Use of a dilatable exGraft™ conduit in single ventricle palliation.
Qadir A, Tannous P, Stephens EH, Kalra A, Forbess JM, Nugent A.
Ann Thorac Surg. 2020 Jan 25. pii: S0003-4975(20)30075-8. doi: 10.1016/j.athoracsur.2019.12.024. [Epub ahead of print]
Select item 31982878
Take Home Points:
- The major limitation of conduits made with prosthetic material is that they do not dilate much or grow with the patient.
- The development of a novel, balloon-expandable ePTFE conduit may change the management of patients that require a prosthetic conduit. This is the first published case of this conduit.
Commentary from Dr. Timothy Pirolli (Dallas), section editor of Congenital Heart Surgery Journal Watch: Surgically-placed conduits and vascular grafts are commonplace in congenital heart surgery. One obvious limitation to placing a prosthetic conduit between a ventricle and great vessel (as opposed to a homograft or autograft) is the lack of growth potential. A prosthetic conduit that could be dilated could revolutionize the field, as it would add the ability to minimize or delay redo surgeries, thus decreasing the associated morbidity and mortality. A start-up company in Pittsburgh (PECA labs) has developed a novel version of the ePTFE graft that has been shown to be dilated up to 200% its original diameter in bench trials.
I chose to highlight this case report because of its novelty. As a disclaimer, I am an unpaid consultant for this company and have had the ability to collaborate with this group of researchers on animal studies, some of which are on-going. Thus, I can attest first-hand that the graft handles well and does indeed dilate without significant recoil months after implantation. The graft also has the novel advantage of having radiopaque markers on it to allow for safer dilation during catheterization (Figure 1). As mentioned in this case report, the graft is FDA-approved and available for surgical implantation in human beings. This report represents the first published case of implantation and dilation of the novel exGraft™ in a patient undergoing congenital heart surgery.
The case report describes a relatively standard Stage 1 palliation of a baby born with hypoplastic left heart syndrome (MA/AA). The surgeon used of a 6 mm exGraft™ as an RV-PA (Sano) conduit in lieu of the relatively standard ring-enforced PTFE graft that is often used for Sano construction. Aspirin alone was used for shunt thrombosis prophylaxis. The patient underwent a pre-Glenn catheterization at age 5 months. A gradient across the conduit was found to be 60-65 mmHg and the conduit was then dilated to 9 mm by serial dilations (Figure 2). There was mild residual narrowing at the insertion site into the pulmonary arteries, but otherwise the conduit held its dilated diameter and did not require a stent placement. The patient proceeded to a Glenn at 7 months of age that had an uncomplicated postoperative course. At the time of the explant of the conduit, it had maintained its internal diameter 2 months after dilation (Figure 3).
As stated, this is the first published application of the novel exGraft™ in congenital heart surgery.
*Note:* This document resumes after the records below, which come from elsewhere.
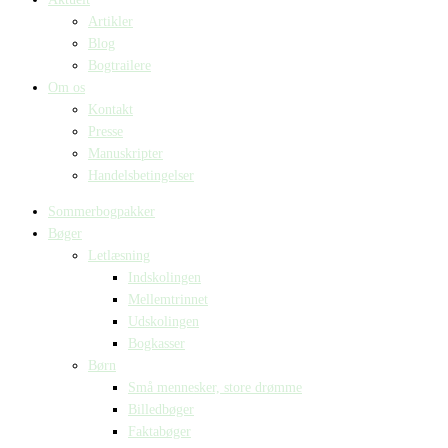
Artikler
Blog
Bogtrailere
Om os
Kontakt
Presse
Manuskripter
Handelsbetingelser
Sommerbogpakker
Bøger
Letlæsning
Indskolingen
Mellemtrinnet
Udskolingen
Bogkasser
Børn
Små mennesker, store drømme
Billedbøger
Faktabøger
The safe dilation of the graft to 150% its original diameter in this patient represents a potential milestone for our field. The use of the exGraft™ as a Sano conduit during a stage 1 palliation represents one of many potential uses of this graft. There is a range of sizes that would allow the graft to be used as a modified BT-shunt, interposition graft on large vessels, Fontan conduit and RV-PA conduits on larger children. The ability to implant and later enlarge a prosthetic graft would certainly decrease the morbidity and mortality associated with surgical correction of conduit dysfunction. The company is also working on valved-conduits that are balloon expandable, but those studies are still ongoing. In summary, the exGraft™ from PECA labs has the potential to change the paradigm of the timing and frequency of certain congenital heart surgical procedures.
Figure 1: Radiopaque markers on outer surface of an 8 mm exGraft
Figure 2: In vivo dilation of the exGraft RV-PA conduit. A) Baseline angiogram demonstrating slight luminal irregularity and proximal stenosis of the exGraft. B) Stored fluoro image of maximum balloon dilation to 9 mm. (C and D) Final exGraft angiograms in lateral and caudal angulation showing interval increase in graft diameter.
Figure 3: Images of explanted conduit. Note radio-opaque markers on outer surface of graft.